If Democrats have the courage to be Democrats, they will minimize their losses and open a path to progressive ascendancy as the economy revives over the next two years. President Ronald Reagan did something similar in the recession-racked midterms of 1982. He held to his beliefs and carried them to the country.


Chairman of the California Fair Political Practices Commission; director of the University of Southern California's Unruh Institute of Politics; communications director for John McCain's 2000 presidential campaign

For several months, the White House messaging strategy has been based largely on the premise that it's better to be a mile outside of hell heading out. But continuing bad economic news makes it difficult to sell even the possibility of progress to an increasingly restive electorate.

The president's strategists have undoubtedly noticed that even as voters become more despondent about the economy, the latest NBC News-Wall Street Journal poll shows that the Republican advantage appears to be shrinking on the question of preferred party control of Congress. Less distracted by the gulf oil spill and perhaps energized by more combative language on immigration and financial reform, Democrats have cut the GOP margin among likely voters roughly in half. If Team Obama is going to avoid huge losses in November, they it must find other ways to shrink the enthusiasm gap.

Part of that answer is riling up their party faithful against the prospect of a Republican-controlled Congress, a task that President Obama has visibly warmed to in recent weeks. On Friday, Obama he opened up a new front, criticizing Europe and blaming that continent's financial woes for our country's continuing difficulties. This note of economic nationalism is bound to appeal to organized labor and other traditional Democratic constituencies. But such language will also make it harder for the president to build support for new trade agreements with South Korea, Panama and Colombia. Which, in turn, makes the prospects for economic recovery even more complicated.


Author and political commentator; manager of Al Gore's 2000 presidential campaign

Where the economy is in August is no guarantee of where the economy will be in November. So this spate of bad economic news isn't as damning for Democrats as many naysayers would like to predict. Democrats have plenty of time to get the ball turned around and rolling in the right direction before voters head to the polls. It is less important where the economy is than where it's heading, so if Democrats can sow seeds of economic optimism over the next two months, they may reap rewards come November.

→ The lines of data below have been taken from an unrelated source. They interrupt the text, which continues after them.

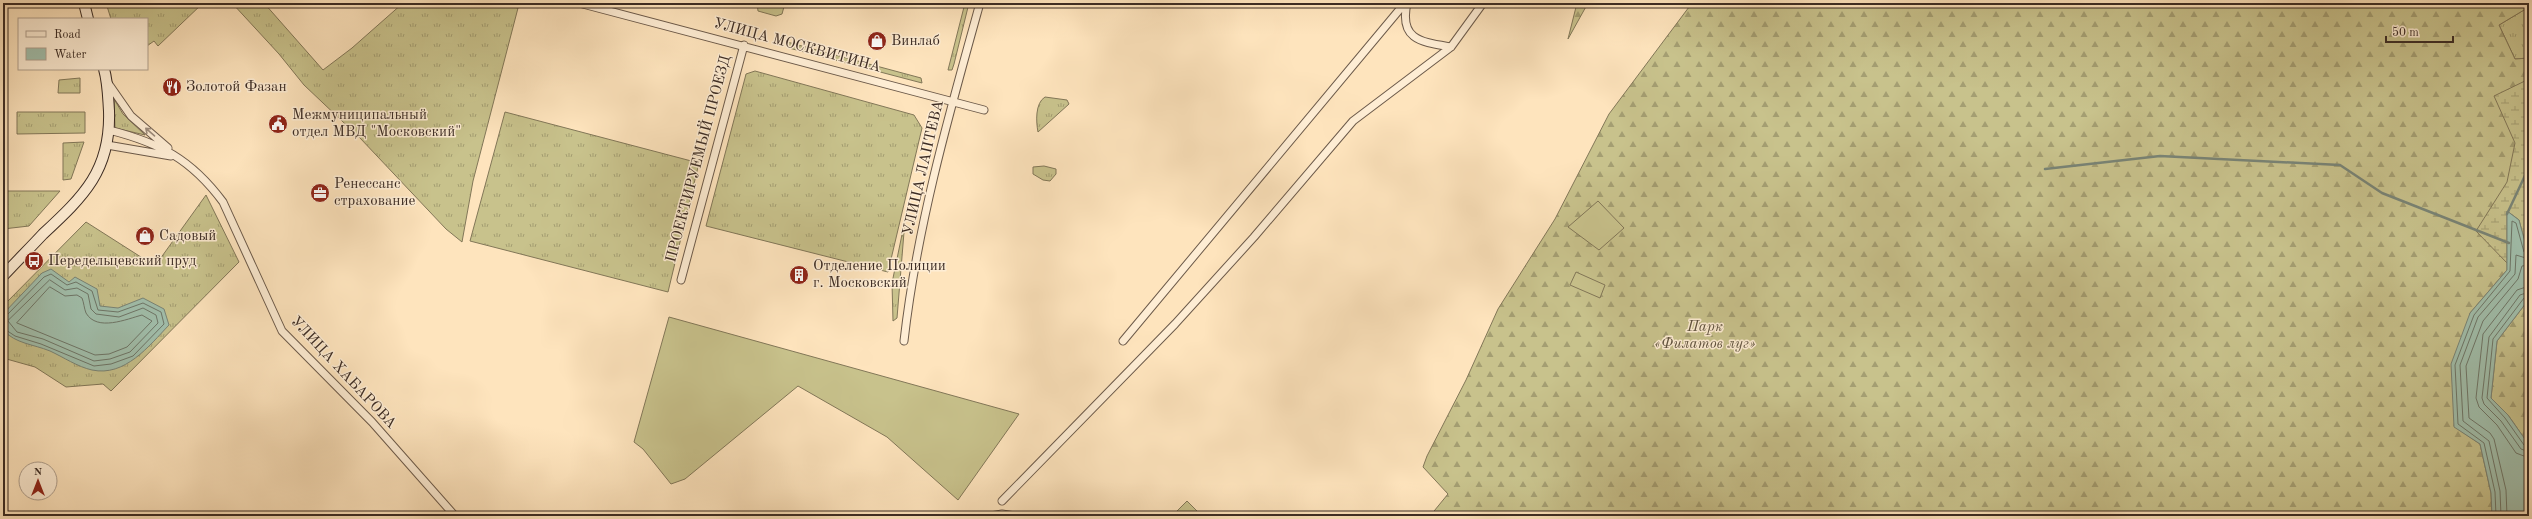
<svg xmlns="http://www.w3.org/2000/svg" width="2532" height="519" font-family="'Old Standard TT',serif">
<style>
.grass{fill:url(#grass-tufts);stroke:#827758}
.forest{fill:url(#forest-firs);stroke:#827758}
.wetland{fill:url(#wetland-marsh);stroke:#827758}
.garden{fill:#c8c28c;stroke:#827758}
.water{fill:#a1bfac;stroke:#798476}
.lines{fill:none;stroke-linecap:round;stroke-linejoin:round}
.shore{stroke:#6e7668;stroke-width:1}
.stream{stroke:#798476;stroke-width:2.5}
.street-casing{stroke:#6c5a4a;stroke-width:9}
.secondary-casing{stroke:#3c2c24;stroke-width:12}
.street{stroke:#feedd4;stroke-width:7}
.secondary{stroke:#feedd4;stroke-width:10}
.oneway{stroke:#9d8c7c}
.labels{text-anchor:middle;dominant-baseline:central;stroke-width:3;stroke-linejoin:round;paint-order:stroke}
.poi-label{font-size:15px;fill:#3c2c24;stroke:#feedd4;text-anchor:start}
.street-label{font-size:15px;fill:#3c2c24;stroke:#feedd4}
.park-label{font-size:15px;font-style:italic;fill:#5f523e;stroke:#feedd4}
</style>
<defs>
<pattern id="grass-tufts" width="24" height="20" patternUnits="userSpaceOnUse"><rect width="24" height="20" fill="#c8c28c"/><path d="M3 7l-1-3M5 7V3M7 7l1-3M15 17l-1-3M17 17v-4M19 17l1-3" fill="none" stroke="#a49e72"/></pattern>
<pattern id="forest-firs" width="22" height="20" patternUnits="userSpaceOnUse"><rect width="22" height="20" fill="#c8c28c"/><path d="M5 1l3.5 6h-7zM16 11l3.5 6h-7z" fill="#a49e72"/></pattern>
<pattern id="wetland-marsh" width="20" height="14" patternUnits="userSpaceOnUse"><rect width="20" height="14" fill="#c8c28c"/><path d="M1 5h8M5 5V1M11 12h8M15 12V8" fill="none" stroke="#a49e72"/></pattern>
</defs>
<rect width="100%" height="100%" fill="#fee4bd"/>
<filter id="stains"><feTurbulence type="fractalNoise" baseFrequency=".005" numOctaves="4"/><feColorMatrix values="0 0 0 0 .2 0 0 0 0 .09 0 0 0 0 .02 0 0 0 .5 -.17"/></filter>
<radialGradient id="worn" r=".72"><stop offset=".6" stop-color="#630" stop-opacity="0"/><stop offset="1" stop-color="#630" stop-opacity=".3"/></radialGradient>
<!-- grass -->
<path class="grass" d="M106,3H203L158,46L154,41L147,46V19H111Z
M232,3H264L323,70L352,48L403,3H497L518,8L473,181L462,242L446,229L360,138L304,85L279,54Z
M757,3H785L782,14L776,16L758,11Z
M965,3H969L954,64L952,70H948Z
M2529,7V58L2515,59L2499,25Z
M787,42L921,78L922,83L789,48Z
M755,71L914,115L922,128L888,272L706,226L745,78L746,74Z
M80,78V93H58L59,80Z
M1045,97L1067,100L1069,104L1038,132C1036,122 1035,103 1045,97Z
M114,99L123,114L145,135L115,128Z
M17,112H85V133L17,134Z
M505,112L699,163L668,292L470,241Z
M84,142L71,179L63,180V143Z
M1044,166L1056,169V174L1050,181L1043,180L1033,174V167Z
M3,191H60L29,226L3,229Z
M206,195L239,262L111,391L103,384L66,387L35,367L3,358V306L86,222L155,266Z
M905,220L897,318L893,321L892,283Z"/>
<!-- forest -->
<path class="forest" d="M1577,3H1588L1568,39Z
M1692,3H2529V7L2499,25L2515,59L2529,58V257L2519,220L2507,211V270L2470,313L2454,426L2480,444L2491,493L2492,516H1430L1448,494L1423,467L1427,456L1466,380L1498,309L1555,219L1609,114Z
M2529,299V445L2508,415L2491,398L2497,341Z"/>
<!-- wetland -->
<path class="wetland" d="M2529,79V194L2527,196L2526,246L2519,220L2507,211V263L2476,231L2507,182L2515,143L2494,96Z"/>
<!-- garden -->
<path class="garden" d="M1598,201L1624,228L1599,250L1568,227Z
M1576,272L1605,285L1600,298L1570,285Z
M669,317L1019,414L958,500L887,437L798,386L685,479L671,484L643,449L634,442Z
M1187,501L1202,516H1172Z"/>
<!-- water -->
<path class="water" d="M2507,211L2519,220L2529,257V299L2497,341L2491,398L2508,415L2529,445V516H2492L2491,493L2480,444L2454,427L2451,364L2470,313L2507,270Z
M51,269L69,282L75,277L97,289L100,306L118,308L143,298L164,309L169,325C149,346 125,377 92,370C78,367 63,357 50,351C33,344 16,344 3,330V314L42,273Z"/>
<g class="lines">
<!-- shore -->
<path class="shore" d="M50,280L65,290L77,288L88,294L91,309L96,314L119,317L143,308L156,315L158,323L130,352L110,359L94,361L43,339L17,332L8,321Z
M2529,286L2517,290L2483,334L2476,398L2479,407L2497,425L2516,453L2529,458
M50,287L65,296L77,295L82,298C84,303 84,308 86,313C97,332 127,319 142,315L152,321L127,347L109,354L95,355L17,323Z
M2529,292L2520,295L2489,337L2482,398L2484,404L2501,421L2521,449L2529,452
M2529,297L2524,298L2493,339L2487,398L2505,418L2524,445L2529,447
M3,317L7,315L44,277L51,274L67,285L76,282L92,291L98,310L118,312L143,303L161,312L164,324L133,356L111,364L94,366L41,344L15,336L3,328
M2496,516L2495,492L2484,443L2458,424L2455,365L2474,315L2510,271L2512,221L2516,223L2524,252L2529,254
M2501,516L2500,491L2489,441L2463,421L2460,365L2478,317L2515,274L2516,255L2529,259
M2507,516L2506,490L2494,439L2490,433L2469,418L2466,366L2483,321L2518,279L2522,266L2529,265"/>
<!-- stream -->
<path class="stream" d="M2045,169L2160,156L2340,165L2382,193L2509,243
M2507,214L2529,167"/>
<!-- street casing -->
<g class="street-casing">
<path id="street" d="M579,3L984,110
M1407,3C1399,40 1421,42 1451,47
M108,83L131,116L168,148
M109,130C160,143 191,159 223,202L282,331L372,422L455,516
M107,145L171,156
M681,280L744,45
M904,341C917,226 949,114 980,3
M1123,341L1405,3
M1002,501L1175,324L1254,237L1353,121L1451,47L1483,3
M991,516L1002,514L1015,516"/>
</g>
<!-- secondary casing -->
<g class="secondary-casing">
<path id="secondary" d="M84,3L88,19
M3,276C16,262 30,248 43,234C84,196 111,170 109,111C108,96 108,83 104,69"/>
</g>
<!-- street -->
<use href="#street" class="street"/>
<!-- secondary -->
<use href="#secondary" class="secondary"/>
</g>
<!-- one-way arrows -->
<defs><path id="oneway-shaft" d="M-6 0H5M1.5-3L5.5 0L1.5 3" fill="none" stroke-width="1.6" stroke-linecap="round" stroke-linejoin="round"/></defs>
<use class="oneway" href="#oneway-shaft" transform="translate(150 132) rotate(-139)"/>
<!-- icons -->
<defs>
<g id="shop-disc" transform="scale(1)"><circle r="9.5" fill="#8f2418" stroke="#feedd4"/><path d="M-5-2.5h2.3a2.7 3.5 0 0 1 5.4 0H5L5.5 6h-11ZM-1.5-2.5h3a1.5 2.3 0 0 0-3 0Z" fill="#fff"/></g>
<g id="restaurant-disc" transform="scale(1)"><circle r="9.5" fill="#8f2418" stroke="#feedd4"/><path d="M-5-6h1v4h1v-4h1v4h1v-4h1v5L-1.5 .5V6h-2V.5L-5-1ZM5-6V6H3V1.5H1.5Q1.5-4 5-6Z" fill="#fff"/></g>
<g id="civic-disc" transform="scale(1)"><circle r="9.5" fill="#8f2418" stroke="#feedd4"/><path d="M-.6-6.5H3V-4.5H.6V-3L4-1V1h2V6H-6V1h2V-1L-.6-3ZM-1.2 2.5V6h2.4V2.5Z" fill="#fff"/></g>
<g id="office-disc" transform="scale(1)"><circle r="9.5" fill="#8f2418" stroke="#feedd4"/><path d="M-6-3h4V-5.5h4V-3h4V5H-6ZM-1-4.5V-3h2v-1.5ZM-6 0V1H6V0Z" fill="#fff"/></g>
<g id="bus-disc" transform="scale(1)"><circle r="9.5" fill="#8f2418" stroke="#feedd4"/><path d="M-5-6H5V4H4V6H2V4H-2V6H-4V4H-5ZM-3.5-4V0h7V-4ZM-3.5 1.2v1.5H-2V1.2ZM2 1.2v1.5H3.5V1.2Z" fill="#fff"/></g>
<g id="building-disc" transform="scale(1)"><circle r="9.5" fill="#8f2418" stroke="#feedd4"/><path d="M-4-6H4V6H1V3H-1V6H-4ZM-2.5-4.3h1.7v1.8h-1.7ZM.8-4.3h1.7v1.8H.8ZM-2.5-1h1.7V.8h-1.7ZM.8-1h1.7V.8H.8Z" fill="#fff"/></g>
</defs>
<g fill-rule="evenodd">
<use href="#shop-disc" x="877" y="41"/>
<use href="#restaurant-disc" x="172" y="87"/>
<use href="#civic-disc" x="278" y="124"/>
<use href="#office-disc" x="320" y="193"/>
<use href="#shop-disc" x="145" y="236"/>
<use href="#bus-disc" x="34" y="261"/>
<use href="#building-disc" x="799" y="275"/>
</g>
<g class="labels">
<!-- poi labels -->
<g class="poi-label">
<text x="891" y="41">Винлаб</text>
<text x="186" y="87">Золотой Фазан</text>
<text x="292" y="115">Межмуниципальный<tspan x="292" dy="17">отдел МВД "Московский"</tspan></text>
<text x="334" y="184">Ренессанс<tspan x="334" dy="17">страхование</tspan></text>
<text x="159" y="236">Садовый</text>
<text x="48" y="261">Передельцевский пруд</text>
<text x="813" y="266">Отделение Полиции<tspan x="813" dy="17">г. Московский</tspan></text>
</g>
<!-- street labels -->
<g class="street-label">
<text transform="translate(797 46) rotate(15)">УЛИЦА МОСКВИТИНА</text>
<text transform="translate(699 159) rotate(-75)">ПРОЕКТИРУЕМЫЙ ПРОЕЗД</text>
<text transform="translate(924 168) rotate(-77)">УЛИЦА ЛАПТЕВА</text>
<text transform="translate(343 373) rotate(47)">УЛИЦА ХАБАРОВА</text>
</g>
<!-- park labels -->
<g class="park-label">
<text x="1705" y="327">Парк<tspan x="1705" dy="17">«Филатов луг»</tspan></text>
</g>
</g>
<!-- margin -->
<rect width="2532" height="519" fill="none" stroke="#fee4bd" stroke-width="16"/>
<rect x="4" y="4" width="2524" height="511" fill="none" stroke="#3c2c24" stroke-width="2"/>
<rect x="8" y="8" width="2516" height="503" fill="none" stroke="#3c2c24"/>
<!-- legend -->
<rect x="18" y="18" width="130" height="52" fill="#feedd4" stroke="#b0a08e"/>
<rect x="26" y="31" width="20" height="6" fill="#feedd4" stroke="#b0a08e"/>
<text x="54" y="38" font-size="12" fill="#3c2c24">Road</text>
<rect x="26" y="48" width="20" height="12" fill="#a1bfac" stroke="#b0a08e"/>
<text x="54" y="58" font-size="12" fill="#3c2c24">Water</text>
<!-- north arrow -->
<g transform="translate(38 481)"><circle r="19" fill="#feedd4" stroke="#b0a08e"/>
<path d="M0-3L7 15L0 10L-7 15Z" fill="#8f2418"/>
<text y="-6" font-size="11" font-weight="bold" text-anchor="middle" fill="#3c2c24">N</text>
</g>
<!-- scale -->
<path d="M2386 36v6h67v-6" fill="none" stroke="#3c2c24" stroke-width="2"/>
<text x="2392" y="36" font-size="12" fill="#3c2c24" stroke="#feedd4" stroke-width="3" paint-order="stroke">50 m</text>
<rect width="100%" height="100%" filter="url(#stains)"/>
<rect width="100%" height="100%" fill="url(#worn)"/>
</svg>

The challenge is walking the line of economic stimulus without crossing into the realm of excessive deficit spending that voters see as irresponsible or handouts. Small-business legislation is Democrats' best friend; they should make it easier to start a business or hire employees. Big business needs to do its part, too, and Democrats could help smooth the way by closing corporate loopholes that make it easier to outsource jobs. Also, Democrats should remind voters that the economic benefits of health-care reform will kick in soon, eliminating or reducing the cause of untold numbers of bankruptcies and foreclosures.